In order to emphasize the inhumanity of reality and his protest, Jovic occasionally uses the grotesque. He paints himself in a cave admits a stormy sea, his arms outstretched through the bars towards a bird has flown down like a gift from heaven to become his only friend and brighten his prison cell. The company of this bird helps him endure harsh reality and loneliness. On the shelf above him lie a Bible and Koran, a candle, on the wall hangs the Virgin Mary, behind him a toilet bowl and … rats. In the door hatch, bread. Precisely, down to the very last detail, he combines the unreal, fantastic, naive, real, symbolic.

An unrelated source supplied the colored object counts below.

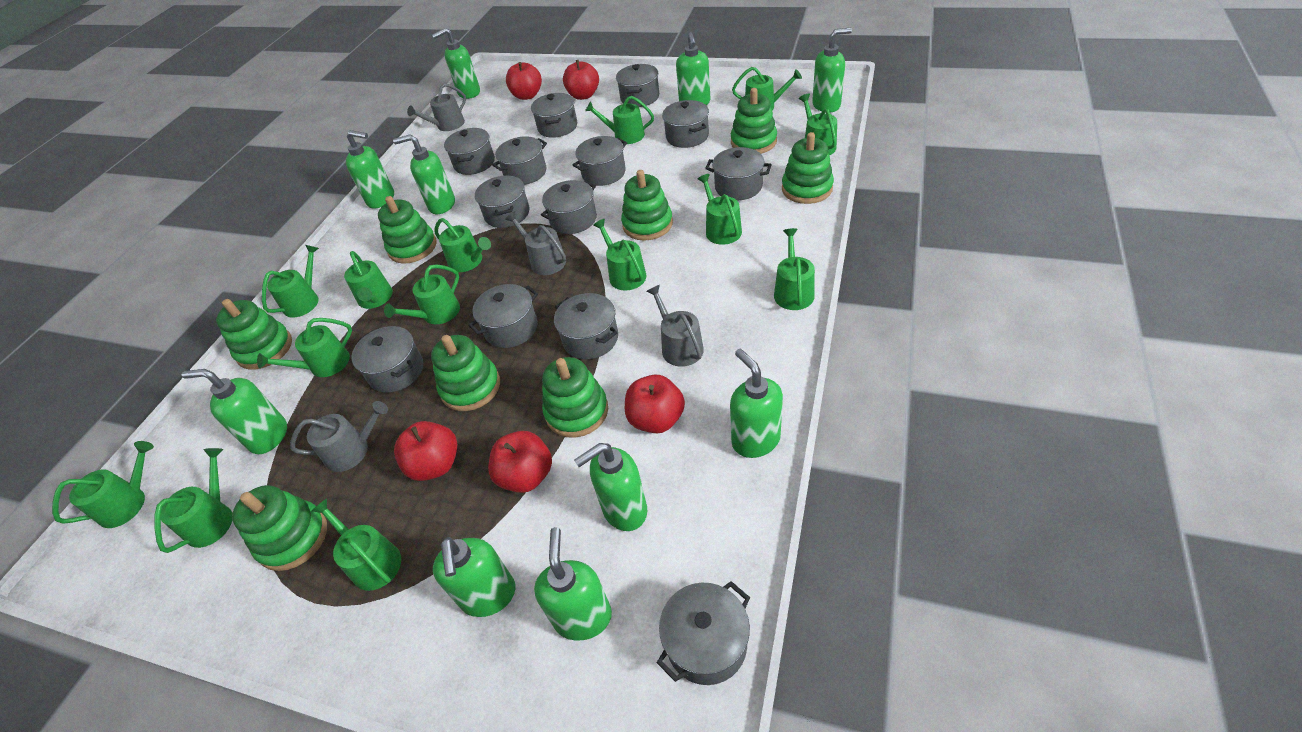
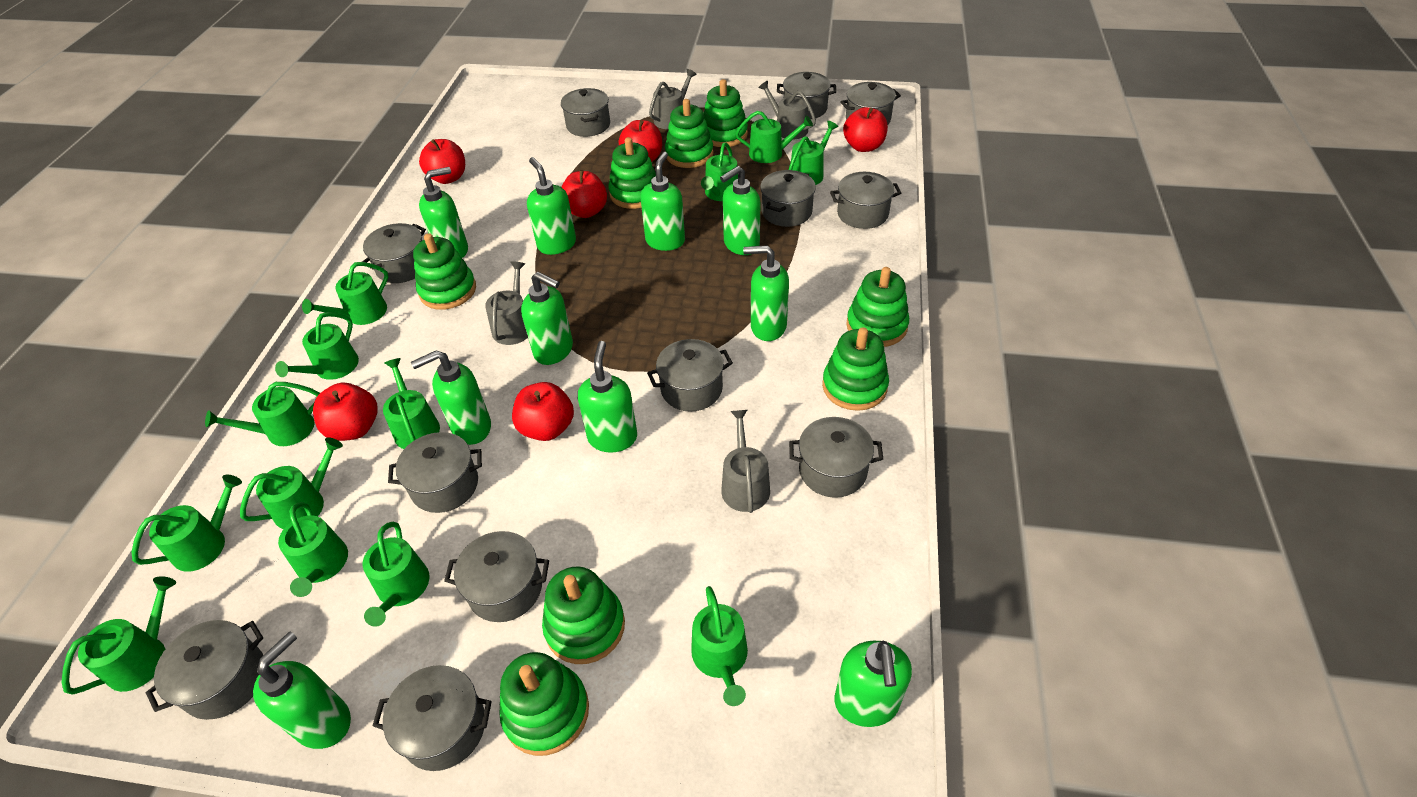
green watering can: [52,441,154,528] [154,448,232,553] [257,318,352,377] [262,245,319,318] [311,498,401,591] [344,251,393,309] [384,264,460,324] [434,218,491,272] [585,96,654,144] [593,219,646,291] [698,174,742,245] [732,67,802,110] [774,228,815,310] [799,93,837,155] = 14 -> [62,576,176,695] [132,475,242,572] [205,382,320,446] [240,437,343,529] [275,312,359,380] [278,502,348,597] [302,262,388,325] [363,521,429,627] [383,358,440,449] [691,586,748,706] [701,142,738,201] [736,111,813,163] [789,121,838,185] = 13
grey pot: [352,326,423,393] [444,128,495,175] [468,284,538,348] [475,176,530,228] [492,136,547,185] [531,93,577,138] [541,180,597,234] [554,293,618,359] [573,136,627,186] [616,64,659,107] [657,581,750,685] [662,100,709,148] [705,147,772,200] = 13 -> [145,620,263,720] [362,223,426,283] [373,665,492,771] [388,432,482,513] [444,531,549,622] [561,88,610,137] [647,339,733,412] [760,170,816,227] [777,72,836,119] [789,417,883,498] [830,172,901,229] [840,82,901,124] = 12
red apple: [394,421,457,481] [488,431,552,493] [506,62,542,100] [563,60,599,100] [625,375,685,434] = 5 -> [313,383,378,441] [419,139,465,184] [512,382,574,441] [562,170,607,218] [619,120,662,162] [843,107,888,152] = 6

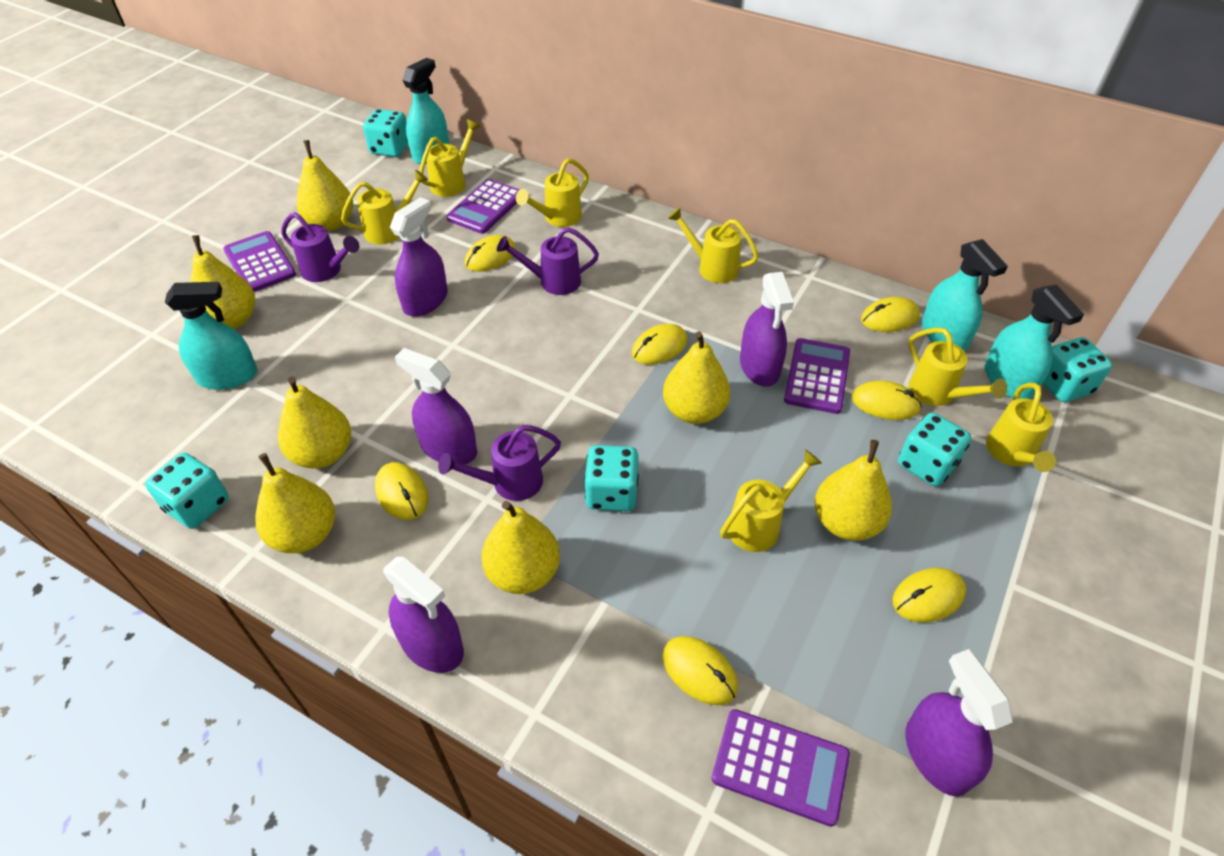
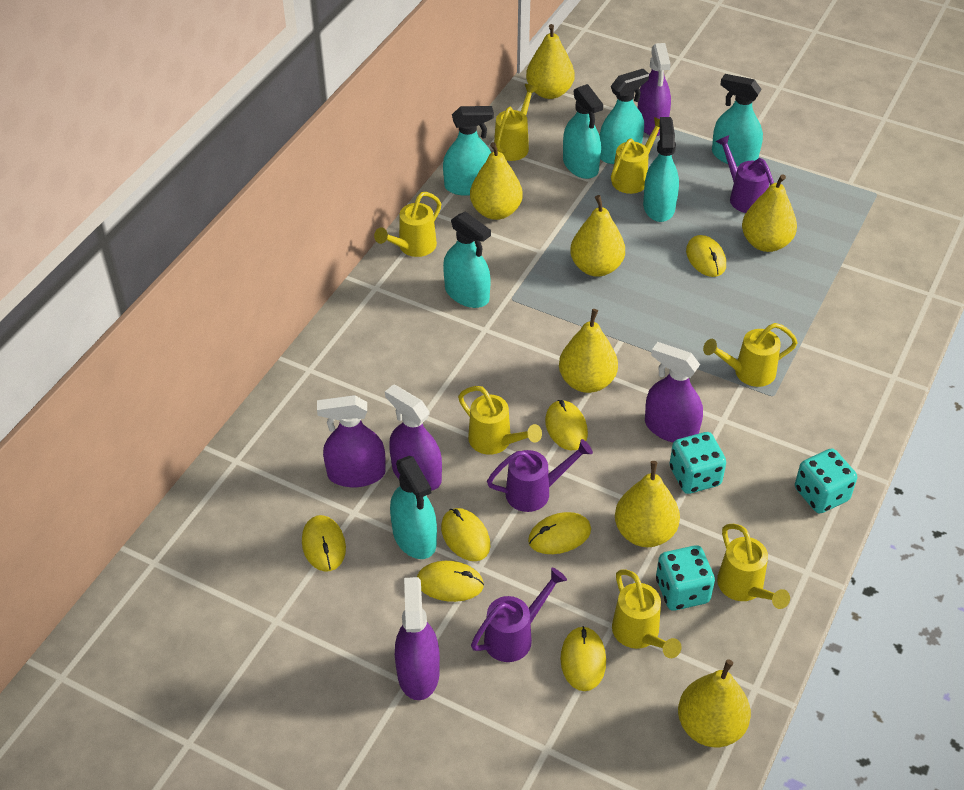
purple calculator: [223,231,296,292] [446,179,520,234] [712,709,850,827] [784,338,850,414] = 4 -> none = 0
turquoise dice: [145,453,229,529] [363,109,408,157] [584,445,639,511] [898,413,971,486] [1043,337,1112,402] = 5 -> [656,545,715,611] [670,432,726,494] [795,449,857,514] = 3
turquoise spray bottle: [165,282,257,390] [402,58,449,164] [921,239,1008,351] [984,285,1084,399] = 4 -> [390,456,437,559] [443,106,494,196] [443,211,491,308] [563,84,603,179] [599,69,649,164] [643,117,679,222] [712,74,763,166] = 7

In Walk in the Churchyard he paints a square yard where the impression of grotesque helplessness is enhanced by the cold gray sky. We can almost hear the snow crunching beneath the heavy footsteps of prisoners, moving like mechanical clock figures, scattered, each absorbed in his own personal tragedy, while a sculpturesque Catholic priest holding a cross, ironically appears more threatening then offering forgiveness and consolation.
In the paintings: God have Mercy on Us Sinners, House of Justice, An apple of Each, he depicts the drama of those whose fates have so cruelly brought them together, good and evil, denying them their identity, reducing them to a prison number.

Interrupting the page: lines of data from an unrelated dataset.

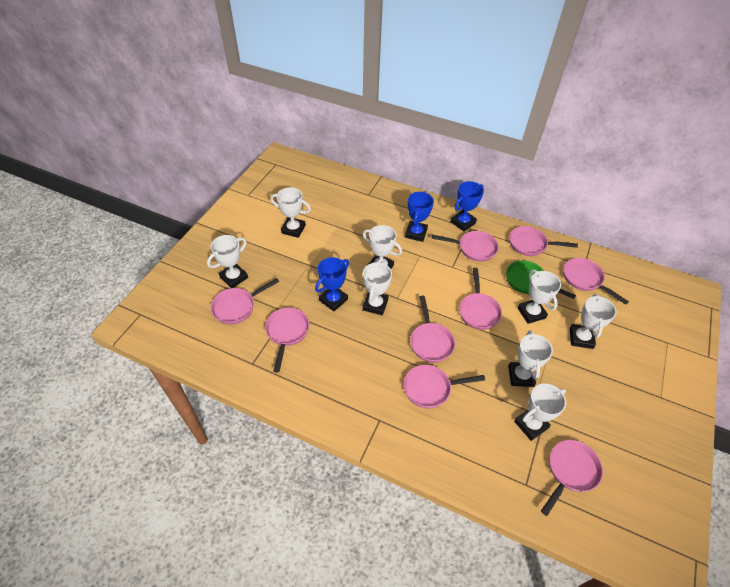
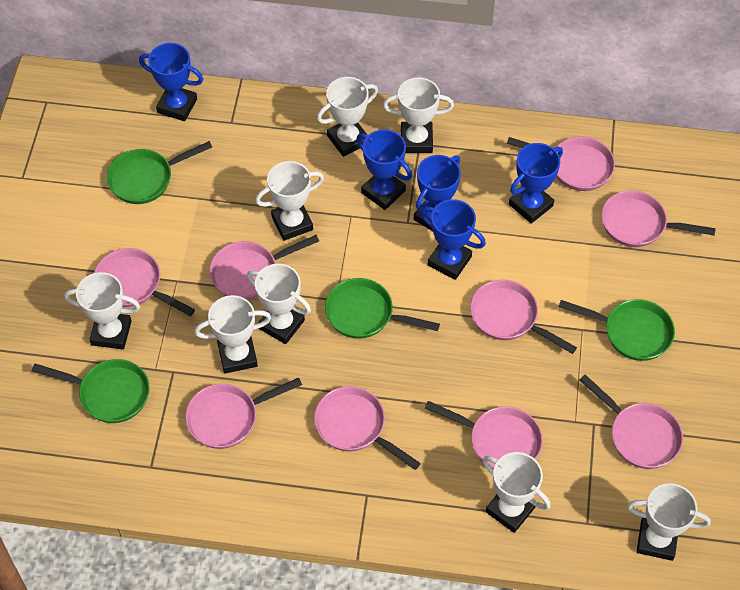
blue trophy: [315,257,349,311] [405,191,434,242] [451,181,484,232] = 3 -> [139,43,203,121] [356,129,412,210] [414,155,461,231] [420,199,486,280] [509,143,563,224] = 5
green pan: [506,260,576,299] = 1 -> [32,359,150,423] [107,141,212,204] [325,278,440,339] [559,299,675,361] = 4

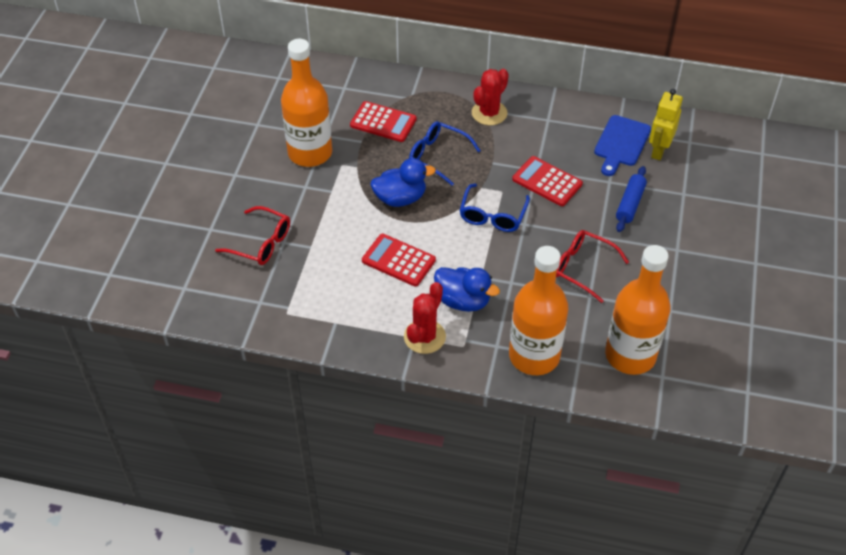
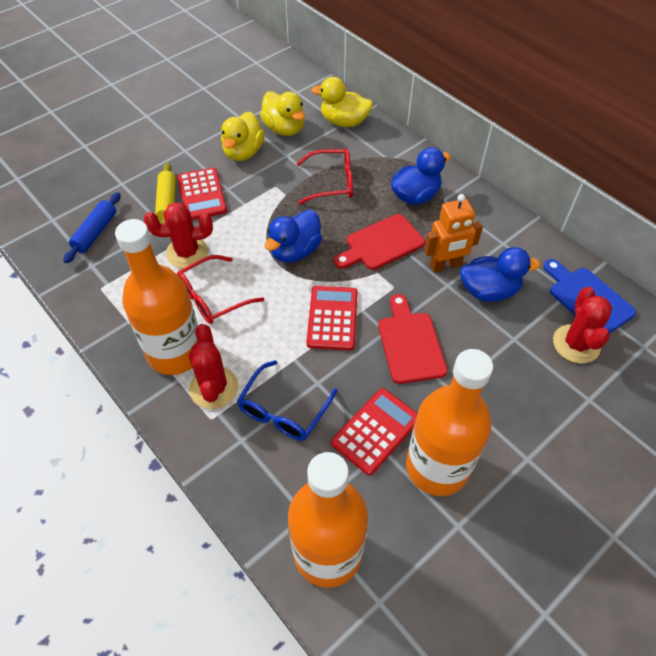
blue duck: [370,158,436,207] [434,267,500,312] = 2 -> [265,210,322,263] [391,147,451,205] [460,247,541,302] = 3
blue glasses: [409,121,481,185] [460,183,530,232] = 2 -> [237,360,337,441] = 1
orange robot: none = 0 -> [424,194,483,272] = 1
red cactus: [404,282,446,354] [472,69,509,125] = 2 -> [144,202,213,268] [189,324,238,409] [553,287,612,364] = 3
red cutting board: none = 0 -> [334,214,425,270] [378,294,447,384] = 2
yellow duck: none = 0 -> [221,112,265,161] [260,92,305,136] [311,77,373,127] = 3
yellow robot: [649,89,683,160] = 1 -> none = 0
yellow rolling pin: none = 0 -> [155,163,176,224] = 1

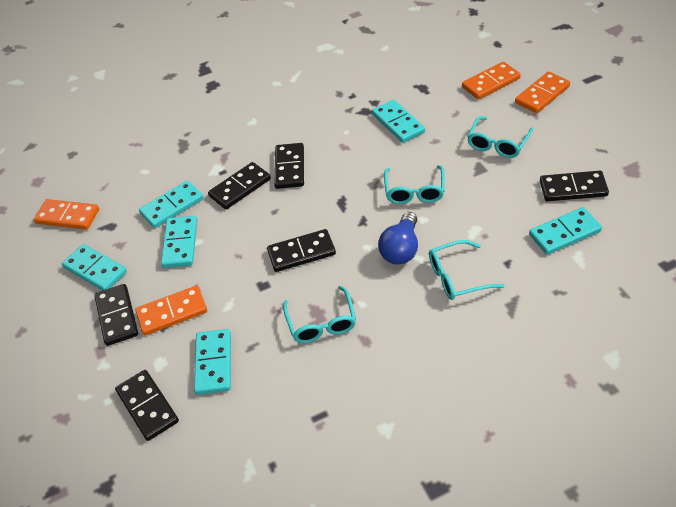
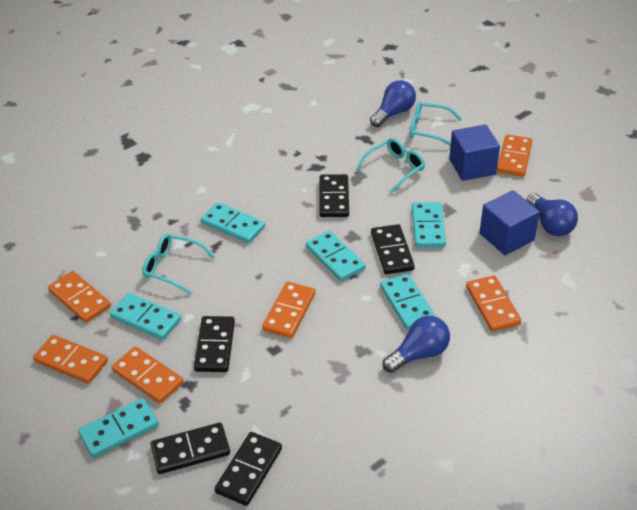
black domino: [94,284,138,346] [115,370,179,441] [208,162,271,209] [267,229,336,272] [274,143,304,189] [540,171,609,201] = 6 -> [150,423,230,474] [194,316,235,372] [214,432,282,506] [320,174,349,217] [371,224,415,274] = 5
blue cube: none = 0 -> [449,124,500,181] [479,190,540,255] = 2
blue light bulb: [378,212,418,265] = 1 -> [370,80,416,127] [383,316,450,373] [526,193,578,236] = 3
orange domino: [34,199,99,230] [135,286,207,335] [462,62,521,100] [515,72,570,113] = 4 -> [33,335,108,384] [48,271,111,323] [112,346,184,403] [262,281,316,338] [466,275,522,332] [497,134,533,177] = 6
turquoise glasses: [283,286,356,343] [384,165,445,204] [429,240,504,300] [467,116,533,158] = 4 -> [142,234,215,294] [356,138,425,194] [410,102,462,146] = 3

Composition is built with a certain linearism, which adds to the atmosphere of severity. Drama and suppressed passion are archived by means of black and white contrast and a rosy Baroque light.

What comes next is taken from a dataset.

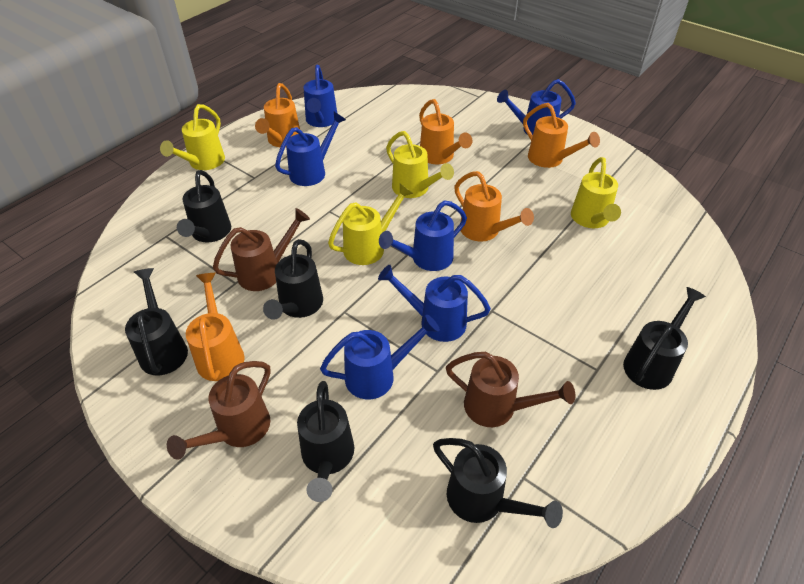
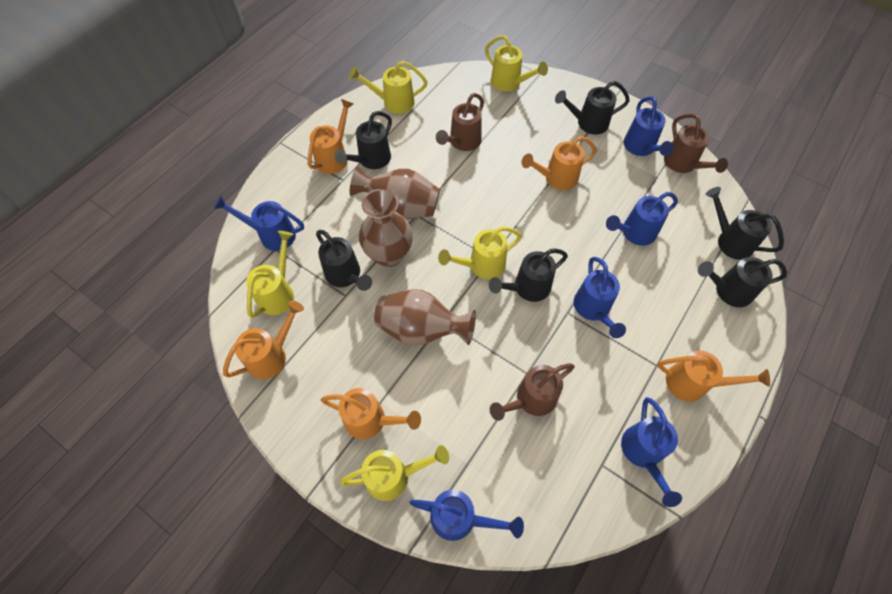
brown vase: none = 0 -> [350,165,440,219] [359,189,413,267] [374,289,476,346] = 3
yellow watering can: [160,104,225,170] [328,184,413,265] [386,131,454,198] [571,157,621,228] = 4 -> [246,231,294,318] [340,445,449,501] [349,61,428,114] [438,227,522,279] [485,35,548,92] = 5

Analyzing Jovics paintings from this period, we can conclude with a clear conscience that they are a paradigmatic example of a commitment that contradicts the usual patters in naive art in this country. In his work Jovic also cultivates drawing. For him a sketch may be either a study for a painting or a separate artistic discipline. In either case his drawings reveal the artists skill in expressing his theme. His lines flow easily, and by means of shading he archives plasticity of the figure.
Most of his sketches were done in prison. Drawn pencil on small pieces of paper, they generally interpret the trauma of prisoner. But one should point out that besides the paintings and sketches done in prison, Jovic also continued to create a whole series of lyrical, cheerful pictures, lacking naturalism, whereby he returned emotionally to life and his homeland.
As a young painter, romantic and idealistic, he initially sees and paints the disturbing beauty of nomadic life, the joys that life offers, expressing this in a series of pictures of his birthplace and gypsy life unit finally in a foreign land he comes to understand the obverse side of the coin, the tragedy of a nomadic life as experienced by the gastarbaiter abroad. Between these two types of nomadic life, Jovic spent most of his life, maturing as a man and as a painter. Within this framework he has place his entire artistic opus.